Pour les libéraux, l’enquête de La Presse démontre que les critères éthiques de Revenu Québec sont trop faibles. Ils proposent à l’agence de s’inspirer du code d’éthique des employés fédéraux.

Pendant un an, un avocat qui travaille pour Ottawa doit obtenir une approbation avant d’« intervenir pour le compte d’une autre personne auprès d’un ministère ou d’un organisme avec lequel il a eu des rapports officiels ».

En appliquant ces critères, Mathieu Gendron aurait eu besoin d’une permission pour travailler sur un quelconque litige contre son ancien employeur, le fisc.

PHOTO TIRÉE DU SITE DE REVENU QUÉBEC

Christyne Tremblay, PDG de Revenu Québec

En étude des crédits budgétaires, Christyne Tremblay a laissé entendre que les règles québécoises étaient « supérieures à la fonction publique fédérale », puisqu’elles ne contiennent aucune échéance. « Il n’y a pas de période limitée », dit-elle. Les restrictions inscrites au code d’éthique ne dureraient pas seulement un an, mais seraient éternelles.

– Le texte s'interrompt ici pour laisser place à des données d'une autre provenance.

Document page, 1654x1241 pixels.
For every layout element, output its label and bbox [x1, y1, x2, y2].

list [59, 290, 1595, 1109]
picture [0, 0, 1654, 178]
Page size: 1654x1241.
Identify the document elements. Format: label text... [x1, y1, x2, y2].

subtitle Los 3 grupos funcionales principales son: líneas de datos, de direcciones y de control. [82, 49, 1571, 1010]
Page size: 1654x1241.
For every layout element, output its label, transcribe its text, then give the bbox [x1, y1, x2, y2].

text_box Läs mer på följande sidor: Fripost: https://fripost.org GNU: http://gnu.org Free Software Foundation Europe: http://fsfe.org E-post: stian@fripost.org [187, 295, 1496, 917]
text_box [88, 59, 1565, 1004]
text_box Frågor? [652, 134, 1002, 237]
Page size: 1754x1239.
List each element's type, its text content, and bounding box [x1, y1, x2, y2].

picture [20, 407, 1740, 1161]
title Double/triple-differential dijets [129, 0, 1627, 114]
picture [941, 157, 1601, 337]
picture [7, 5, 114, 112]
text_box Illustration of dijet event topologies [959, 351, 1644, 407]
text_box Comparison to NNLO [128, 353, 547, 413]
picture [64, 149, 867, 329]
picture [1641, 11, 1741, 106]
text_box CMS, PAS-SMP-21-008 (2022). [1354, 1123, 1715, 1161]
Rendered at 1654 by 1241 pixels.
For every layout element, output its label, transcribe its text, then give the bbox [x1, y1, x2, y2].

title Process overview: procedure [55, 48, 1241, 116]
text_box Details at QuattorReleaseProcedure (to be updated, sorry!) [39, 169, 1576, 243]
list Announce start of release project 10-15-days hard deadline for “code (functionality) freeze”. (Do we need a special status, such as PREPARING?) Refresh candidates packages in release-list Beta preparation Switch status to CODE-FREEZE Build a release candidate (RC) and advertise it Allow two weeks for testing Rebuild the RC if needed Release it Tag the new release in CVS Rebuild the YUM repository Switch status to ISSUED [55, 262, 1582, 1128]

Vérification faite, le code de déontologie de Revenu Québec ne contient cependant pas de clause comparable à celle d’Ottawa. Il interdit seulement aux « employés qui ont agi relativement à une procédure » d’agir ensuite pour le compte d’autrui « à l’égard de la même procédure ».

Autrement dit, en vertu de ce code, si Mathieu Gendron ne travaillait pas sur le dossier Chamandy au fisc, rien ne l’empêche aujourd’hui d’aider le millionnaire à se battre contre ses anciens collègues.

Selon le député libéral Frédéric Beauchemin, une restriction d’emploi doit de toute façon contenir une limite dans le temps pour être valide.

« Ils ne peuvent pas interdire quelque chose “pour le reste de ta carrière”, dit-il. Avec une clause comme ça, tu vas voir un avocat et un juge, et c’est renversé automatiquement. »

1. Lisez l’enquête « Portes tournantes pour un ex-avocat de Revenu Québec »

L’histoire jusqu’ici

2014

Le cabinet de Mathieu Gendron, Heenan Blaikie, est dissous. M. Gendron se joint à Revenu Québec. Il cesse donc de représenter l’ex-PDG de Gildan, Greg Chamandy.

2016

Mathieu Gendron quitte le fisc pour une courte incursion de huit mois au cabinet Deloitte, où il renoue avec Chamandy, avant de retourner à Revenu Québec.

2022

L’avocat quitte à nouveau le fisc pour se joindre au cabinet BCF et conseiller Chamandy dans son litige de plus de 10 millions contre ses anciens collègues.